Skipping the imputed rental value or claiming inflated maintenance deductions. The flat-rate 20 % maintenance deduction is usually better than actual costs unless you really did renovate. Mixing the two in the same year is not allowed.
Expat and cross-border specifics
Newly arrived B-permit holders earning above CHF 120,000 should file even if not strictly required, because pillar 3a, commute and 2nd-pillar buy-ins typically beat the standardised source-tax allowances. The deadline to request a Taxation Ordinaire Ultérieure is 31 March of the following year — miss it and the source tax becomes final.
If you arrived mid-year, your taxable Swiss income covers only the months of residence, but worldwide income for that fraction of the year is still relevant for the tax-rate determination. Bring your home-country payroll summary to your tax preparer.
Estimate before you file
Run the EuroCalc Income Tax Estimator with your 2025 gross income, canton and family status to see the rough range.
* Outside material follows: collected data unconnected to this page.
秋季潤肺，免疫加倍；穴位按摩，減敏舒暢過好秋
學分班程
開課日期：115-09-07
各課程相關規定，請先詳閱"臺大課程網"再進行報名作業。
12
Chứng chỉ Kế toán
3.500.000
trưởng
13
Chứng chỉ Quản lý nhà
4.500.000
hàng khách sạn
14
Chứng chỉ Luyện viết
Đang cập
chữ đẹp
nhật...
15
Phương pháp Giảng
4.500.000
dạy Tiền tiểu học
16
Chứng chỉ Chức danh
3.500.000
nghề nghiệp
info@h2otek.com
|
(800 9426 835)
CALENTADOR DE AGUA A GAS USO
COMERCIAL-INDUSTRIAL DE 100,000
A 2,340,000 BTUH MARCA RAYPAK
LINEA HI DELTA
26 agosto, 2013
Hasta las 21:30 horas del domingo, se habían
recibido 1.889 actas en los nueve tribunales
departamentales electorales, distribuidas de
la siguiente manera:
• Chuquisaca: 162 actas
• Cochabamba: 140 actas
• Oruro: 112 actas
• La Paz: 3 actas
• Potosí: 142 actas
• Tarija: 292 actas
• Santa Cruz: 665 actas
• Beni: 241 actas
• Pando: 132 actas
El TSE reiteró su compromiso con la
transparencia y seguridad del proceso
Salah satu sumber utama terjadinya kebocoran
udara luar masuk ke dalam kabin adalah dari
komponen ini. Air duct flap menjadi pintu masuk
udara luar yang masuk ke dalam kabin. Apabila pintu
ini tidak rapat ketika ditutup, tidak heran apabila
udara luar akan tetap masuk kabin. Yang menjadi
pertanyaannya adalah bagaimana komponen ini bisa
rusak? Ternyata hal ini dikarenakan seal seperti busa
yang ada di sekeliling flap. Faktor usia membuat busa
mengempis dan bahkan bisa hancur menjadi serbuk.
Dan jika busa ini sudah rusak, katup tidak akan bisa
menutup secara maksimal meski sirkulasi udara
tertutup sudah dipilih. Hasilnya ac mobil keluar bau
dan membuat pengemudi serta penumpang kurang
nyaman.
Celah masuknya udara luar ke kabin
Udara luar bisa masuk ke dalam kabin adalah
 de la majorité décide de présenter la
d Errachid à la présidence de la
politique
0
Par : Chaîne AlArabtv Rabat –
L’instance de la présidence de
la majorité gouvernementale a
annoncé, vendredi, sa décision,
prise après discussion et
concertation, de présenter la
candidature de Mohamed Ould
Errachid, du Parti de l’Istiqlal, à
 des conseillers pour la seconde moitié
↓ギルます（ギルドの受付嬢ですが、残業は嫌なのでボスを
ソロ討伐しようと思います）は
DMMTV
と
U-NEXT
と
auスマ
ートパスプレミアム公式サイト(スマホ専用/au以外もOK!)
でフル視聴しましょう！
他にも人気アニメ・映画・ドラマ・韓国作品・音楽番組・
Then layer in your deductions inside the cantonal software. If the estimate differs from the software by more than 10 %, something is wrong — usually a forgotten deduction or a mis-entered income line.
Estimate your 2025 Swiss tax
Use the EuroCalc income tax estimator before you open the cantonal software.
Open the income tax estimator →Frequently asked questions
Do I have to file if I am taxed at source?+
Permit B holders below CHF 120,000 gross who are taxed at source do not have to file — but they can request a Taxation Ordinaire Ultérieure if their deductions (pillar 3a, BVG buy-in, commute) exceed the standardised source-tax allowances. Most expats benefit from filing.
How long does the tax office take to assess?+
Typically 3–9 months after submission, occasionally up to 18 months in larger cantons. You'll receive a definitive Veranlagung with a 30-day payment window for any balance due or a refund for overpayments.
Can I deduct home-office costs?+
Only if your employer does not provide adequate office space and you can document a dedicated room used predominantly for work. Most employees fall short of this bar; the standard professional-expense lump-sum is usually the better path.
Are pillar 3a payments tax-deductible in all cantons?+
Yes — pillar 3a deductibility is set at federal level and applies in all 26 cantons, with the same limit. Cantons add it on top of cantonal-specific deductions.
What if I forget to file?+
After the deadline you'll receive a reminder, then a fine (CHF 100–500 typical), then an estimated assessment based on the tax office's best guess of your income — almost always higher than the truth. File or request an extension before the deadline.